(Exercise instructions): Please reproduce all entries word for word, leaving every image behind.

BEGIN

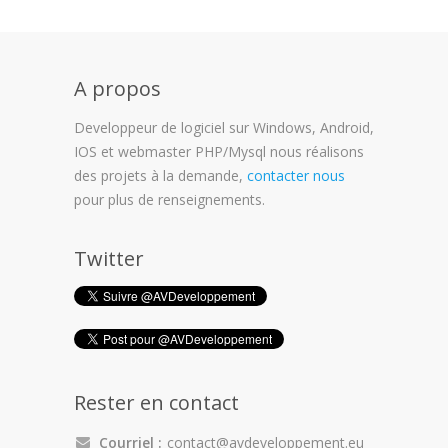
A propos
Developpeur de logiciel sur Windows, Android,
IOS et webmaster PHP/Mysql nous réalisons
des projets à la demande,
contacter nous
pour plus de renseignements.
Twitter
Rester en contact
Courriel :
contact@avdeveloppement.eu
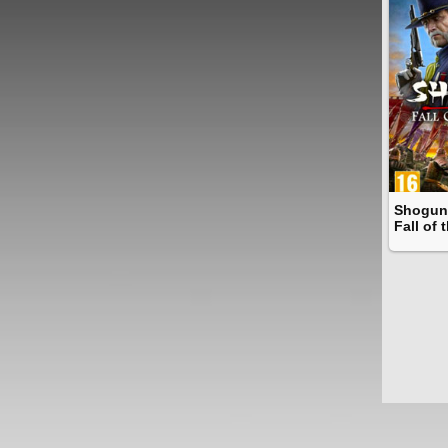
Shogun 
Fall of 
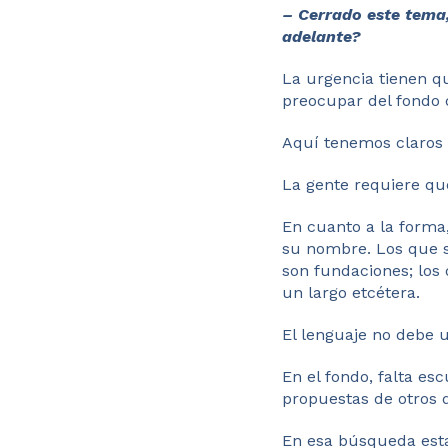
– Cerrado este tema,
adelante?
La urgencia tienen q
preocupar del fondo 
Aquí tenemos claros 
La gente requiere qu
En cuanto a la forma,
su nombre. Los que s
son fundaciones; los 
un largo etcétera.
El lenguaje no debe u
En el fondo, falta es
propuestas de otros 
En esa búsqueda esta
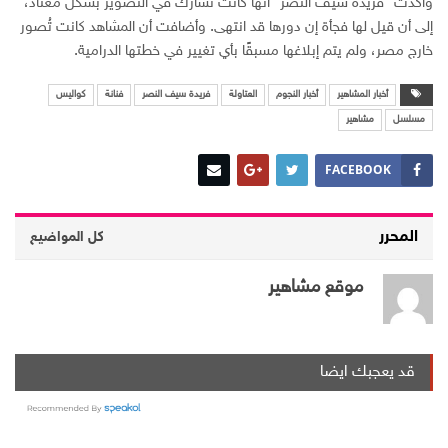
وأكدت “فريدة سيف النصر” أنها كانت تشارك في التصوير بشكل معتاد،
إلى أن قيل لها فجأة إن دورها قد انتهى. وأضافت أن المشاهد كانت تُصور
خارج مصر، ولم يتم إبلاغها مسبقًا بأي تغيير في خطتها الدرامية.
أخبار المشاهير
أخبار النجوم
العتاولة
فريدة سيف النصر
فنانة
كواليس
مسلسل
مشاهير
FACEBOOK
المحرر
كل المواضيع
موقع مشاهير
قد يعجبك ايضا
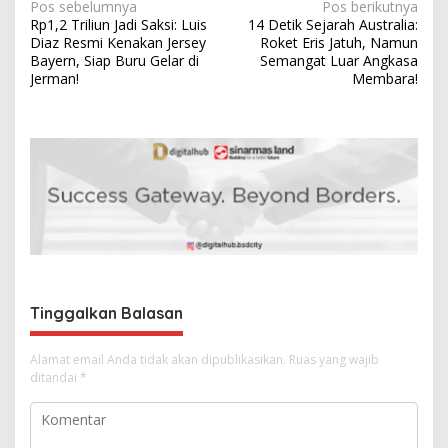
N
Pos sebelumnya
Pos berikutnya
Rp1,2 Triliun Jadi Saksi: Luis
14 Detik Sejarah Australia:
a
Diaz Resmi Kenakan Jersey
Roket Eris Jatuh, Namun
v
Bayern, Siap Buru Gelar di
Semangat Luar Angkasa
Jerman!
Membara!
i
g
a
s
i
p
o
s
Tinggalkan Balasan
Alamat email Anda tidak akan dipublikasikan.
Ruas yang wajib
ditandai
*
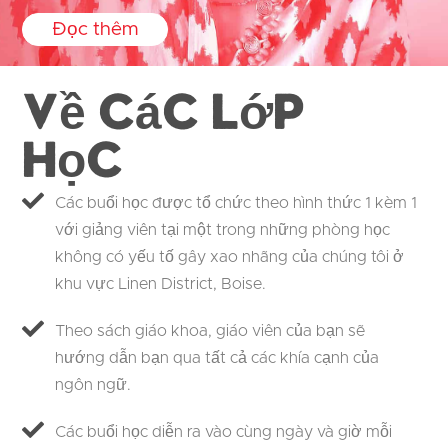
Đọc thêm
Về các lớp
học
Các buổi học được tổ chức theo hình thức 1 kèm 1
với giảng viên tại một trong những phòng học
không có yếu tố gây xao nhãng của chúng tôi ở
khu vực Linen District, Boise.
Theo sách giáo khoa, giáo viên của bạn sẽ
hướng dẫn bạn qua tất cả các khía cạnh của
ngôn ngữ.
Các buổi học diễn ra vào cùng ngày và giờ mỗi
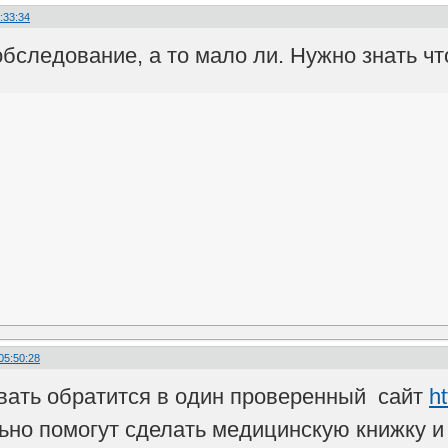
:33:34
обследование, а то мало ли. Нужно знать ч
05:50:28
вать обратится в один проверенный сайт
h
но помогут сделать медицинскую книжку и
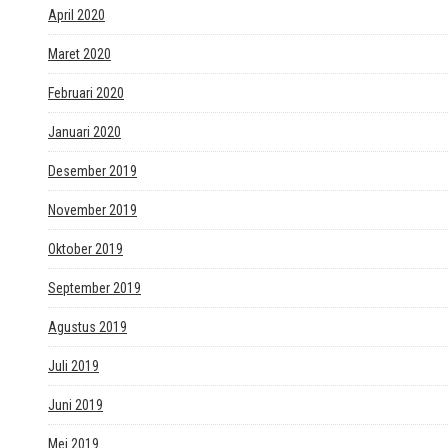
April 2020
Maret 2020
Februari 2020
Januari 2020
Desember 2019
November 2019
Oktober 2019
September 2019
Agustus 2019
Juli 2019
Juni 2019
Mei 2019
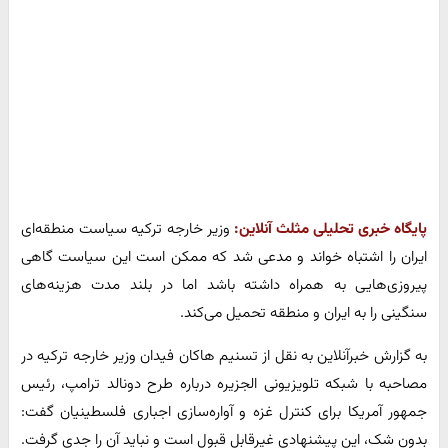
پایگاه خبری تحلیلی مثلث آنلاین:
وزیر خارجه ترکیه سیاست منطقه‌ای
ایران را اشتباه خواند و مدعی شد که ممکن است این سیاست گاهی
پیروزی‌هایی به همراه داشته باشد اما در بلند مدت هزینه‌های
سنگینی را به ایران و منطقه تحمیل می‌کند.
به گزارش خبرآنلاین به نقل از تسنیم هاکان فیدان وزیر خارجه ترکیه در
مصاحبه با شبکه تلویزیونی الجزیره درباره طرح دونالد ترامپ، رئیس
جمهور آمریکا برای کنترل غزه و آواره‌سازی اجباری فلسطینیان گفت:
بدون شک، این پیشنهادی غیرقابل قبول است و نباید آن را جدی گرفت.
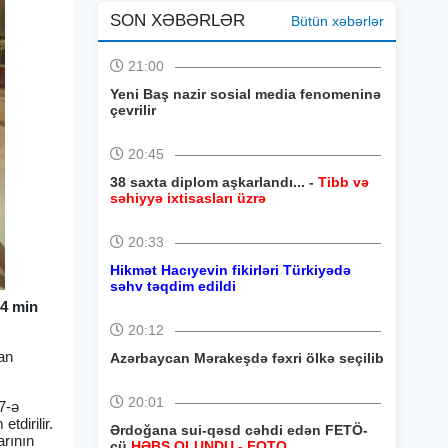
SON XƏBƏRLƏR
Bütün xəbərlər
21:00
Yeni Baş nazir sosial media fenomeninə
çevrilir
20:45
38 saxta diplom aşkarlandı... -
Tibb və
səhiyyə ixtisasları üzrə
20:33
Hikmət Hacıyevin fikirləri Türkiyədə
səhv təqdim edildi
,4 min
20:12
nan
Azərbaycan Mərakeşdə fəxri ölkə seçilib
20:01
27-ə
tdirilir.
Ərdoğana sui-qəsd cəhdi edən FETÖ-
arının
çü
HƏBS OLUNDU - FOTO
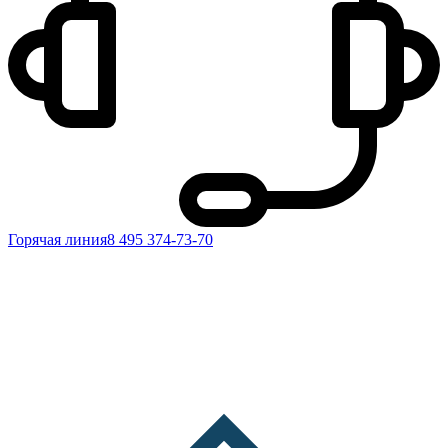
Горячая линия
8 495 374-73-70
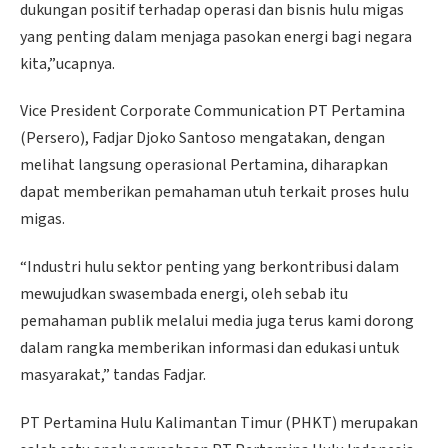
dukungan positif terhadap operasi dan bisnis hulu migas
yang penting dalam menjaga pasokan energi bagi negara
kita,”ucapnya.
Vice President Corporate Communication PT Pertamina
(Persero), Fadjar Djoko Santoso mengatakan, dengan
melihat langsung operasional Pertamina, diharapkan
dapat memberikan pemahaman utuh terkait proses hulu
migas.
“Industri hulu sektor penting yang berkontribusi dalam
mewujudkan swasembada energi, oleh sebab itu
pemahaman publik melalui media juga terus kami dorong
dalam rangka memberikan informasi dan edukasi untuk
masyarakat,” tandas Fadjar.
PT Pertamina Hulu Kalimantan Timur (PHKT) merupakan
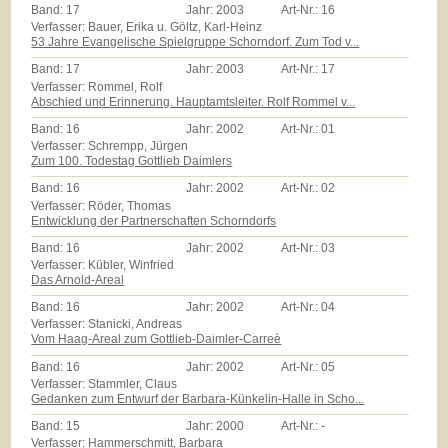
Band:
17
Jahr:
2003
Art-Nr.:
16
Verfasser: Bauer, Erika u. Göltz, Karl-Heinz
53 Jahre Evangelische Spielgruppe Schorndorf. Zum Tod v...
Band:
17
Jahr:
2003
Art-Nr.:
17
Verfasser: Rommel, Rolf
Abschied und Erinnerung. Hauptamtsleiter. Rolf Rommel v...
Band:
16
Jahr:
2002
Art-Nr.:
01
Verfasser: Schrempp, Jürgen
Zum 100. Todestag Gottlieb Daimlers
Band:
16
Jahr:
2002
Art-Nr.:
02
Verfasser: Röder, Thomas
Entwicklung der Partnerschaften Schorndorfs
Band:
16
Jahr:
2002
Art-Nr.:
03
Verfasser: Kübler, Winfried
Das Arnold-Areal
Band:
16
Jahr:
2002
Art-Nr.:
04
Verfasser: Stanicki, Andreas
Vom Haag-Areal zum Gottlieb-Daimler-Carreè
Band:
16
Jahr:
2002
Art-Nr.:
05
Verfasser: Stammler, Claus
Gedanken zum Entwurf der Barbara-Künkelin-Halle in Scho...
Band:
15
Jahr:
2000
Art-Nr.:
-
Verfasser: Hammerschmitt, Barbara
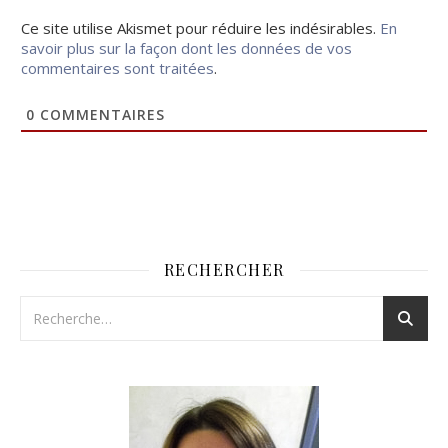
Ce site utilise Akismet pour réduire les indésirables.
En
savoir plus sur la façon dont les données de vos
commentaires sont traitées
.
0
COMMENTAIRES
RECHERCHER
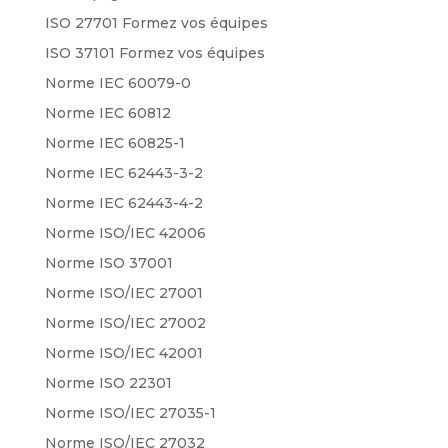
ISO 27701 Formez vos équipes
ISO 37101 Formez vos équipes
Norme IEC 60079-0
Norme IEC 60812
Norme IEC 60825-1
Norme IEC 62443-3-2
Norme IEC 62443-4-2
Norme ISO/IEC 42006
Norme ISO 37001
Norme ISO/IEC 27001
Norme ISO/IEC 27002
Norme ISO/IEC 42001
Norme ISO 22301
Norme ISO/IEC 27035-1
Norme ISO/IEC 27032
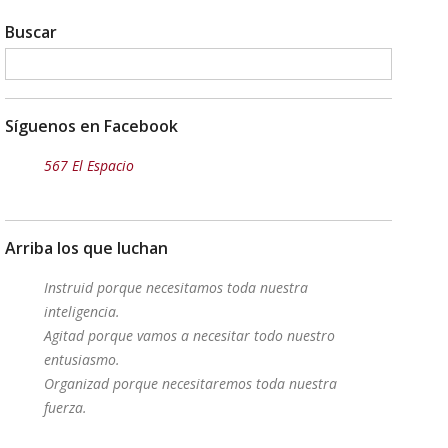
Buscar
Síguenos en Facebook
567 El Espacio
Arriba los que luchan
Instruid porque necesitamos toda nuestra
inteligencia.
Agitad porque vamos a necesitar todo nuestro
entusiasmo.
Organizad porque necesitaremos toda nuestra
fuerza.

END

(Finished exercise):
A propos
Developpeur de logiciel sur Windows, Android,
IOS et webmaster PHP/Mysql nous réalisons
des projets à la demande,
contacter nous
pour plus de renseignements.
Twitter
Rester en contact
Courriel :
contact@avdeveloppement.eu
Shogun 
Fall of 
– Cerrado este tema,
adelante?
La urgencia tienen q
preocupar del fondo 
Aquí tenemos claros 
La gente requiere qu
En cuanto a la forma,
su nombre. Los que s
son fundaciones; los 
un largo etcétera.
El lenguaje no debe u
En el fondo, falta es
propuestas de otros 
En esa búsqueda esta
وأكدت “فريدة سيف النصر” أنها كانت تشارك في التصوير بشكل معتاد،
إلى أن قيل لها فجأة إن دورها قد انتهى. وأضافت أن المشاهد كانت تُصور
خارج مصر، ولم يتم إبلاغها مسبقًا بأي تغيير في خطتها الدرامية.
أخبار المشاهير
أخبار النجوم
العتاولة
فريدة سيف النصر
فنانة
كواليس
مسلسل
مشاهير
FACEBOOK
المحرر
كل المواضيع
موقع مشاهير
قد يعجبك ايضا
N
Pos sebelumnya
Pos berikutnya
Rp1,2 Triliun Jadi Saksi: Luis
14 Detik Sejarah Australia:
a
Diaz Resmi Kenakan Jersey
Roket Eris Jatuh, Namun
v
Bayern, Siap Buru Gelar di
Semangat Luar Angkasa
Jerman!
Membara!
i
g
a
s
i
p
o
s
Tinggalkan Balasan
Alamat email Anda tidak akan dipublikasikan.
Ruas yang wajib
ditandai
*
Đọc thêm
Về các lớp
học
Các buổi học được tổ chức theo hình thức 1 kèm 1
với giảng viên tại một trong những phòng học
không có yếu tố gây xao nhãng của chúng tôi ở
khu vực Linen District, Boise.
Theo sách giáo khoa, giáo viên của bạn sẽ
hướng dẫn bạn qua tất cả các khía cạnh của
ngôn ngữ.
Các buổi học diễn ra vào cùng ngày và giờ mỗi
:33:34
обследование, а то мало ли. Нужно знать ч
05:50:28
вать обратится в один проверенный сайт
h
но помогут сделать медицинскую книжку и
April 2020
Maret 2020
Februari 2020
Januari 2020
Desember 2019
November 2019
Oktober 2019
September 2019
Agustus 2019
Juli 2019
Juni 2019
Mei 2019
پایگاه خبری تحلیلی مثلث آنلاین:
وزیر خارجه ترکیه سیاست منطقه‌ای
ایران را اشتباه خواند و مدعی شد که ممکن است این سیاست گاهی
پیروزی‌هایی به همراه داشته باشد اما در بلند مدت هزینه‌های
سنگینی را به ایران و منطقه تحمیل می‌کند.
به گزارش خبرآنلاین به نقل از تسنیم هاکان فیدان وزیر خارجه ترکیه در
مصاحبه با شبکه تلویزیونی الجزیره درباره طرح دونالد ترامپ، رئیس
جمهور آمریکا برای کنترل غزه و آواره‌سازی اجباری فلسطینیان گفت:
بدون شک، این پیشنهادی غیرقابل قبول است و نباید آن را جدی گرفت.
SON XƏBƏRLƏR
Bütün xəbərlər
21:00
Yeni Baş nazir sosial media fenomeninə
çevrilir
20:45
38 saxta diplom aşkarlandı... -
Tibb və
səhiyyə ixtisasları üzrə
20:33
Hikmət Hacıyevin fikirləri Türkiyədə
səhv təqdim edildi
,4 min
20:12
nan
Azərbaycan Mərakeşdə fəxri ölkə seçilib
20:01
27-ə
tdirilir.
Ərdoğana sui-qəsd cəhdi edən FETÖ-
arının
çü
HƏBS OLUNDU - FOTO
Горячая линия
8 495 374-73-70
dukungan positif terhadap operasi dan bisnis hulu migas
yang penting dalam menjaga pasokan energi bagi negara
kita,”ucapnya.
Vice President Corporate Communication PT Pertamina
(Persero), Fadjar Djoko Santoso mengatakan, dengan
melihat langsung operasional Pertamina, diharapkan
dapat memberikan pemahaman utuh terkait proses hulu
migas.
“Industri hulu sektor penting yang berkontribusi dalam
mewujudkan swasembada energi, oleh sebab itu
pemahaman publik melalui media juga terus kami dorong
dalam rangka memberikan informasi dan edukasi untuk
masyarakat,” tandas Fadjar.
PT Pertamina Hulu Kalimantan Timur (PHKT) merupakan
Band:
17
Jahr:
2003
Art-Nr.:
16
Verfasser: Bauer, Erika u. Göltz, Karl-Heinz
53 Jahre Evangelische Spielgruppe Schorndorf. Zum Tod v...
Band:
17
Jahr:
2003
Art-Nr.:
17
Verfasser: Rommel, Rolf
Abschied und Erinnerung. Hauptamtsleiter. Rolf Rommel v...
Band:
16
Jahr:
2002
Art-Nr.:
01
Verfasser: Schrempp, Jürgen
Zum 100. Todestag Gottlieb Daimlers
Band:
16
Jahr:
2002
Art-Nr.:
02
Verfasser: Röder, Thomas
Entwicklung der Partnerschaften Schorndorfs
Band:
16
Jahr:
2002
Art-Nr.:
03
Verfasser: Kübler, Winfried
Das Arnold-Areal
Band:
16
Jahr:
2002
Art-Nr.:
04
Verfasser: Stanicki, Andreas
Vom Haag-Areal zum Gottlieb-Daimler-Carreè
Band:
16
Jahr:
2002
Art-Nr.:
05
Verfasser: Stammler, Claus
Gedanken zum Entwurf der Barbara-Künkelin-Halle in Scho...
Band:
15
Jahr:
2000
Art-Nr.:
-
Verfasser: Hammerschmitt, Barbara
Ce site utilise Akismet pour réduire les indésirables.
En
savoir plus sur la façon dont les données de vos
commentaires sont traitées
.
0
COMMENTAIRES
RECHERCHER
ISO 27701 Formez vos équipes
ISO 37101 Formez vos équipes
Norme IEC 60079-0
Norme IEC 60812
Norme IEC 60825-1
Norme IEC 62443-3-2
Norme IEC 62443-4-2
Norme ISO/IEC 42006
Norme ISO 37001
Norme ISO/IEC 27001
Norme ISO/IEC 27002
Norme ISO/IEC 42001
Norme ISO 22301
Norme ISO/IEC 27035-1
Norme ISO/IEC 27032
Buscar
Síguenos en Facebook
567 El Espacio
Arriba los que luchan
Instruid porque necesitamos toda nuestra
inteligencia.
Agitad porque vamos a necesitar todo nuestro
entusiasmo.
Organizad porque necesitaremos toda nuestra
fuerza.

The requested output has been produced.